Now, we have to pick up our bunnies sometimes, but don't be surprised if they give a big thump after you set them back down. Rabbits sure do love to show their disapproval! Rather than forcing your bunny to cuddle, get down on the floor and let your bunny come to you. Many rabbits will learn they can hop right up on your lap and receive plenty of pets without that scary constrained feeling they get when held. Unfortunately, most folks don't realize this when they buy bunnies for their children. They think the rabbit is simply unfriendly if it tries to kick or scratch to get away, when the rabbit is simply doing what is natural for it.
#2 - Rabbits are smelly and messy
Many people, when thinking of a pet rabbit, imagine a small wire cage with a pan at the bottom filled with wood shavings. They also imagine the hassle and smell this arrangement creates. What many would-be bunny owners don't realize is that rabbits can very easily be litter-trained. They will naturally choose a particular corner to do their business in, so once they've made that obvious to you, simply place a litter box filled with wood or recycled paper pellets in their designated toilet area. Sometimes, it takes a little work to keep them consistent, but it keeps things cleaner for your bunny, and makes cleanup time far easier for the owner.
#3 - Rabbits can live outside
While a rabbit technically can survive in an outdoor hutch, it honestly isn't a good idea. Potential dangers abound when a bunny is kept outdoors. Everything from freezing on a particularly cold to getting fleas, ticks, or mites can make your bunny gravely ill. When people keep rabbits outside and find they die very young (within a few years, as opposed to seven years or more when kept inside), they give up on rabbits altogether. They think keeping the rabbit in the house is either too much work or too much mess (see also: #2). This is not the case. Bring your bunny indoors, and only let her out on nice days when she's got a harness with a human on the other end of the leash.
#4 - Rabbits can't be kept with dogs or cats
While every animal is different, most experienced house rabbit humans will tell you that most cats and many dogs won't bother your bunny. Though you should introduce them slowly at first, in case a problem were to arise, many bunnies will become fast friends with their canine and feline housemates. Most cats won't view a rabbit as prey, simply because they are too dangerous. In the wild, only a desperate cat would expend that much energy and risk being seriously injured when the rabbit decides to fight back by kicking the cat in the face. While you should be cautious with hunting breeds and terriers when you first introduce them to your rabbit, even they will often be fine with Bun-Bun. Again, never let your cat or dog and your new rabbit out together before carefully gauging their reactions!
#5 - Rabbits are easy, low-maintenance pets
Rabbits are work. Though they don't need a walk everyday like a dog, they need to be let out for at least an hour or two daily to stretch those big bunny legs. They need to be brushed frequently, especially during one of the three yearly shedding seasons.

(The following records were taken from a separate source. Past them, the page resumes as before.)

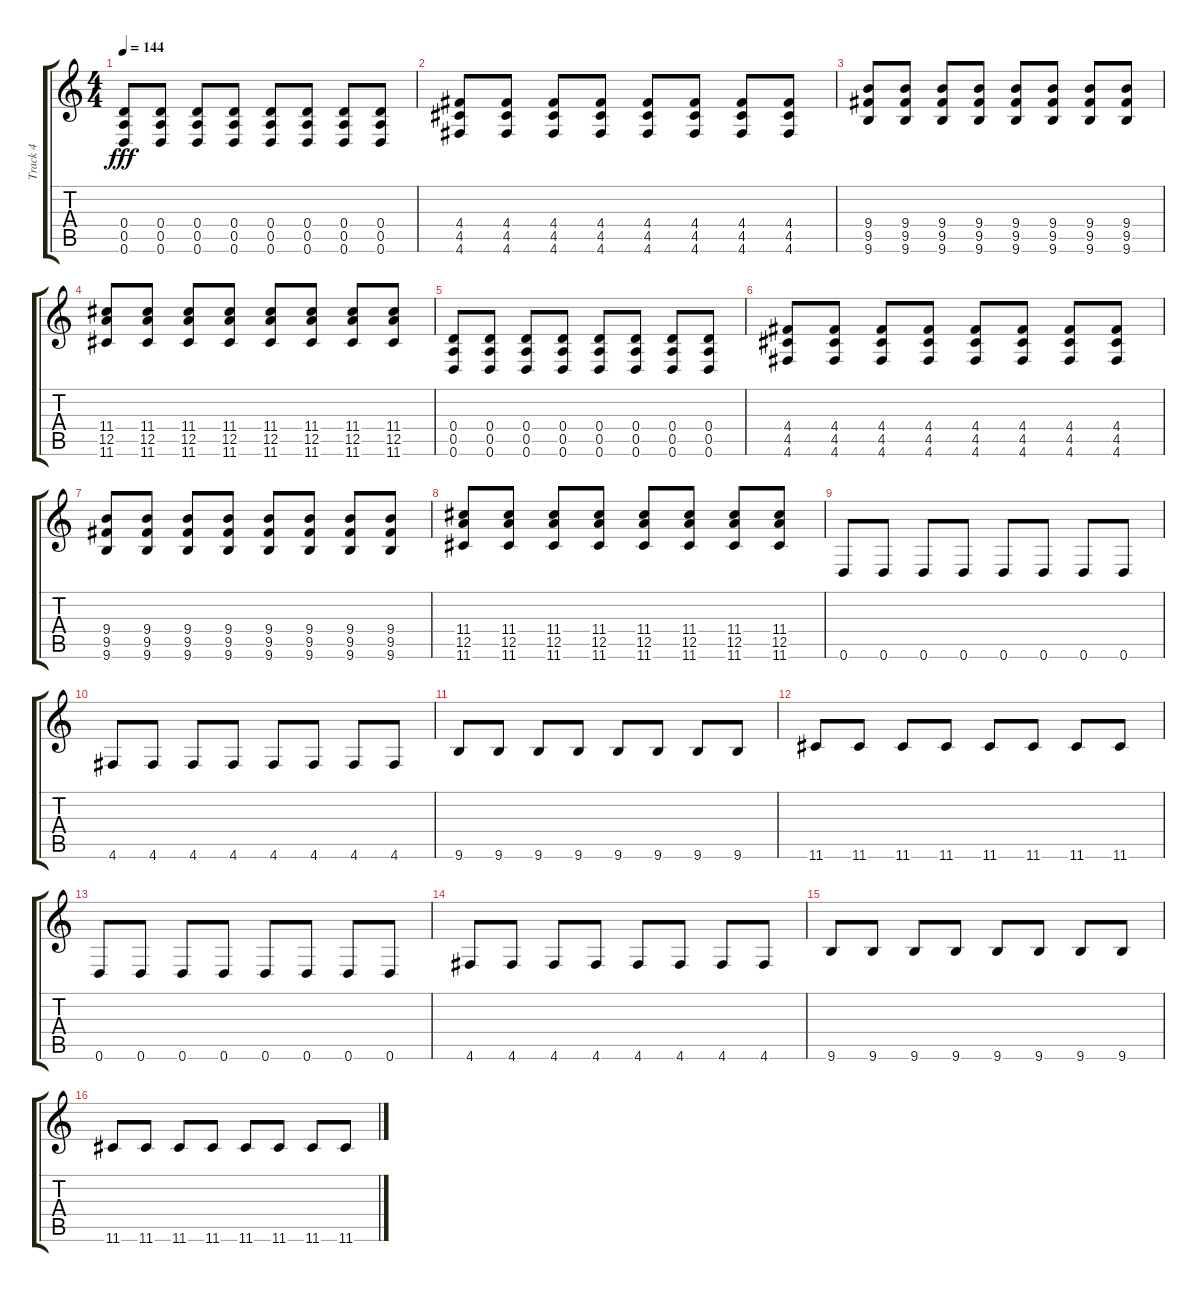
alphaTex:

\track ("Track 4" "Track 4") {instrument overdrivenguitar}
\staff {score tabs}
\tuning (E4 B3 G3 D3 A2 D2) {hide}
\ts (4 4)
\tempo 144
\clef g2
\ks c
(0.4 0.5 0.6).8{dy fff} (0.4 0.5 0.6).8 (0.4 0.5 0.6).8 (0.4 0.5 0.6).8 (0.4 0.5 0.6).8 (0.4 0.5 0.6).8 (0.4 0.5 0.6).8 (0.4 0.5 0.6).8 |
(4.4 4.5 4.6).8 (4.4 4.5 4.6).8 (4.4 4.5 4.6).8 (4.4 4.5 4.6).8 (4.4 4.5 4.6).8 (4.4 4.5 4.6).8 (4.4 4.5 4.6).8 (4.4 4.5 4.6).8 |
(9.4 9.5 9.6).8 (9.4 9.5 9.6).8 (9.4 9.5 9.6).8 (9.4 9.5 9.6).8 (9.4 9.5 9.6).8 (9.4 9.5 9.6).8 (9.4 9.5 9.6).8 (9.4 9.5 9.6).8 |
(11.4 12.5 11.6).8 (11.4 12.5 11.6).8 (11.4 12.5 11.6).8 (11.4 12.5 11.6).8 (11.4 12.5 11.6).8 (11.4 12.5 11.6).8 (11.4 12.5 11.6).8 (11.4 12.5 11.6).8 |
(0.4 0.5 0.6).8 (0.4 0.5 0.6).8 (0.4 0.5 0.6).8 (0.4 0.5 0.6).8 (0.4 0.5 0.6).8 (0.4 0.5 0.6).8 (0.4 0.5 0.6).8 (0.4 0.5 0.6).8 |
(4.4 4.5 4.6).8 (4.4 4.5 4.6).8 (4.4 4.5 4.6).8 (4.4 4.5 4.6).8 (4.4 4.5 4.6).8 (4.4 4.5 4.6).8 (4.4 4.5 4.6).8 (4.4 4.5 4.6).8 |
(9.4 9.5 9.6).8 (9.4 9.5 9.6).8 (9.4 9.5 9.6).8 (9.4 9.5 9.6).8 (9.4 9.5 9.6).8 (9.4 9.5 9.6).8 (9.4 9.5 9.6).8 (9.4 9.5 9.6).8 |
(11.4 12.5 11.6).8 (11.4 12.5 11.6).8 (11.4 12.5 11.6).8 (11.4 12.5 11.6).8 (11.4 12.5 11.6).8 (11.4 12.5 11.6).8 (11.4 12.5 11.6).8 (11.4 12.5 11.6).8 |
0.6.8 0.6.8 0.6.8 0.6.8 0.6.8 0.6.8 0.6.8 0.6.8 |
4.6.8 4.6.8 4.6.8 4.6.8 4.6.8 4.6.8 4.6.8 4.6.8 |
9.6.8 9.6.8 9.6.8 9.6.8 9.6.8 9.6.8 9.6.8 9.6.8 |
11.6.8 11.6.8 11.6.8 11.6.8 11.6.8 11.6.8 11.6.8 11.6.8 |
0.6.8 0.6.8 0.6.8 0.6.8 0.6.8 0.6.8 0.6.8 0.6.8 |
4.6.8 4.6.8 4.6.8 4.6.8 4.6.8 4.6.8 4.6.8 4.6.8 |
9.6.8 9.6.8 9.6.8 9.6.8 9.6.8 9.6.8 9.6.8 9.6.8 |
11.6.8 11.6.8 11.6.8 11.6.8 11.6.8 11.6.8 11.6.8 11.6.8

Rabbits can't cough up hairballs like cats, so if they ingest too much hair, it can cause a blockage in their intestines that has to be surgically removed. They need a serving of pellets and a constant supply of timothy hay and water, and though they aren't rodents (they're lagomorphs―look it up!), their teeth are constantly growing, so they need some wood toys to chew on. They need veterinary care provided by a rabbit-experienced veterinarian, with yearly checkups and trips to the vet if anything seems amiss. Plus, being prey creatures in the wild, they won't often show signs of illness, until it has significantly progressed, lest they want to show their obvious weakness to potential predators.
All of these things have to be taken into consideration. In fact, if you ask me, rabbits are much more work that cats. When you let them out for playtime, you have to keep an eye out for dangerous or destructive behavior like digging the carpet, gnawing on furniture, or chewing up electrical cords. While rabbit-proofing your bunny's play area by wrapping up cords and using Bitter Apple spray as a deterrent on furniture can certainly help, it's still best if you're in the same room. NEVER let your bunny out when you're not home. It's dangerous for both Bunny and your stuff.
The Truth!
Despite all this misinformation, rabbits really are wonderful pets, and if you're up for the challenge of bringing one into your home, do some research so you can be fully prepared. Try to adopt a homeless rabbit from a local shelter or rescue, rather than picking one out at the pet store. Sure, they might not be tiny baby bunnies, but babies grow into adult rabbits very quickly. I love my bunnies, even though I once believed many of these myths myself.
Now that you know the truth, are you ready to open your heart and home to let a sweet bunny rabbit hop on in? I sure do hope so, and I'm sure all the homeless rabbits out there do, too!